You’re going to meet people who lost loved ones and didn’t even know all of the details about their loved one’s death. We’re trying to provide it to them for the first time. At one point in episode three, we talked to a woman who has a picture of her brother who was murdered in 1978 on her bedside table. As she’s sitting and talking to us, she said, “I walked over to that police station in 1978 and I had never heard from the cops again.”

We also go into these really interesting bits of queer history and show how they link together. In Canada, our version of the Stonewall Riots were the Bathhouse Riots. In 1981, police raided six or seven different bathhouses and arrested more than 300 people. There were angry, violent riots that came from that. People were absolutely pissed. I knew that history and most queer people in the country know that cursory amount about what happened. What I didn’t know is that for years prior to that, these murders were occurring. There were other raids and other morality busts.
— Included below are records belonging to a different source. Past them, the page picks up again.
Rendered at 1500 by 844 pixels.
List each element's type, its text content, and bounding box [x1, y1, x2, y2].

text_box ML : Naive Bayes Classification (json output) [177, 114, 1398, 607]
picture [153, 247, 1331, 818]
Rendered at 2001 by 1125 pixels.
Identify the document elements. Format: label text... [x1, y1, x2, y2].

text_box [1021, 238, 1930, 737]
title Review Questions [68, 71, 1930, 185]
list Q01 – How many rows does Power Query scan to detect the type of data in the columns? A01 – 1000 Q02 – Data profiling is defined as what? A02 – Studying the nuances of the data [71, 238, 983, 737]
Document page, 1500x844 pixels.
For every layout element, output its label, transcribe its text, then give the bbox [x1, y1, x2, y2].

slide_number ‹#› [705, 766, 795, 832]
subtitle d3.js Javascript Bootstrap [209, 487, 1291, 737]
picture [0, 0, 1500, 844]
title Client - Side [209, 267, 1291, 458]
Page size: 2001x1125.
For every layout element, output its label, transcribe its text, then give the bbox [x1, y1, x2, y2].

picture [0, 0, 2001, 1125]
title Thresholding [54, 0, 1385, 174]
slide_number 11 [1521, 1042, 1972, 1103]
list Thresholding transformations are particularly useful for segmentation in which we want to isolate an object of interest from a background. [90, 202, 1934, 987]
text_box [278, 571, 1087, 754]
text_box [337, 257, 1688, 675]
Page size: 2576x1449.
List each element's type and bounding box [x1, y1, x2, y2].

Just a year prior, police had killed a man in custody who they arrested during a morality raid. Parts of this history have never been connected in any real way before or at the very least haven’t been published in some 40 years. What we tried to do is explain that it wasn’t just one night of raids that made the community angry. It was year after year of indifference to violence that targeted the community, of harassment and persecution, of hate speech, and of just absolute repression. It builds a narrative that the community needs to start telling more.

I will never understand how bad we are telling our history because it’s very interesting, it’s thought-provoking, and unfortunately it seems like we haven’t applied some of those lessons that we learned back then.